▶ DIRECTIONS:
• A. In the retail segment overview, what share of retail workers who quit their jobs in the last two years have not returned to the industry?
• B. Give the stretch of the retail segment overview from "In the third" through "consumer products industry?", swapping "artificial intelligence" for "machine learning".

Consumer Products and Retail Segment Burst: Vol 3

Consumer Products and Retail Segment Burst: Vol 3

In the third volume of Consumer Products and Retail Segment Burst we explore the most recent trends in the sector.

  •  What are the key factors in retaining retail workers?

  • How can artificial intelligence improve recruitment and retention in the consumer products industry?

  • Is the industry experiencing a slowdown and are layoffs inevitable?

Read on to find out.

 

Key factors in retaining retail workers

Despite recent improvements, grocery retail – a growing segment that employs over 8.5 million people in the US and EU – continues to face challenges. Worker retention issues remain an overwhelming concern. 76% of retail workers who quit their jobs in the last two years have not returned to the industry.

To attract and retain talent in a competitive labour market, retailers should consider the following factors.

Flexibility: According to McKinsey, retail is the only industry in which the lack of flexibility is the number one driver for quitting one’s job. For retail workers, flexibility means predictable schedules, regular hours, and the opportunity to choose days worked. Workers crave autonomy and control, which often leads to increased job satisfaction and engagement at work.

▶ SUPPLIED INFORMATION:
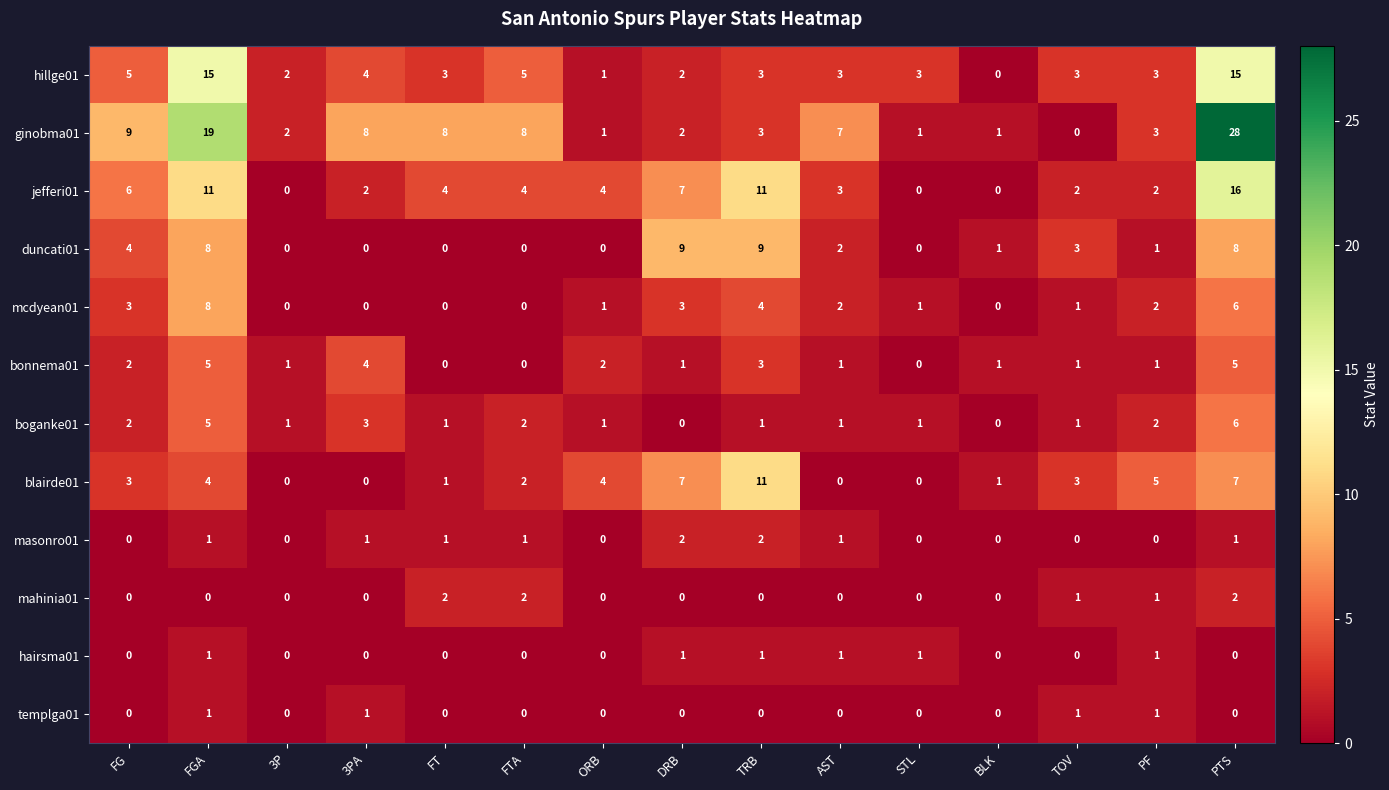

True or false: duncati01 has a value of 0 at FT.

True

▶ ANSWERS FOR EACH ITEM:
• A. 76%

• B.
In the third volume of Consumer Products and Retail Segment Burst we explore the most recent trends in the sector.

  •  What are the key factors in retaining retail workers?

  • How can machine learning improve recruitment and retention in the consumer products industry?